At Fort Snelling, there is a photograph of Bishop Whipple presiding over a huge bonfire where Dakota people were burning their idols. This was conditional conversion. Do you want to live, do you want to survive?
—Incorrect – There is not a photo of Bishop Whipple presiding over a bonfire at Fort Snelling.
—Incorrect – For most who converted to Christianity at Fort Snelling, this was not conditional. In their defeat, they believed that the God of the whites was superior to their own gods.
—Incorrect – They did not convert to survive. Look forward into the future, when they reached the Santee Reservation. Most of them remained true to their conversion.

I can understand. How can you give up your way of life and lose the place where your ancestors lived and lose your way of life and go someplace else and feel like a complete human being?
—Incorrect – Most did not give up their way of life. They continued to hunt and gather.
—Incorrect – Most did not have to move.
—Unbalanced – Every immigrant who came to Minnesota gave up the place where their ancestors lived and their way of life in their homeland.
—Disrespectful – The Dakota Indians as well as the immigrants adapted. Lost of way of life and homeland did not diminish them as humans.
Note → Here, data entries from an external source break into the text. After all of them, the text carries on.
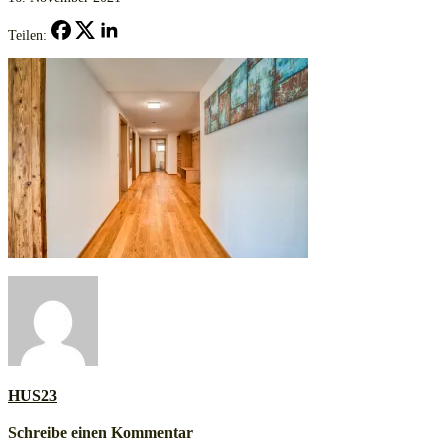
Teilen:
HUS23
Schreibe einen Kommentar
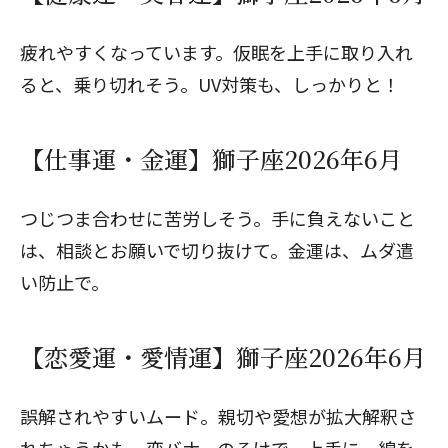
疲れやすくなっています。仮眠を上手に取り入れ
ると、乗り切れそう。UV対策も、しっかりと！
【仕事運・金運】獅子座2026年6月
つじつま合わせに苦労しそう。手に負えないこと
は、相談とお願いで切り抜けて。金運は、ムダ遣
い防止で。
【恋愛運・愛情運】獅子座2026年6月
誤解されやすいムード。親切や愛想が拡大解釈さ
We can’t look at 1862 from our lens today. There was incredible amount of racism. The Dakota were not “Euro-American. The Indians would have to become like whites if they wanted to survive. Indigenous way of life was due for failure.
—If the speaker is not saying there was racism on both sides, then this statement is unbalanced.
—Incorrect – The Dakota would have to adapt to some of the ways of the whites such as farming. They were still Dakota.

You had a whole society that could not differentiate between hostile and friendly Dakota.
—Incorrect – If this were true, all of the Dakota would have been removed from the State.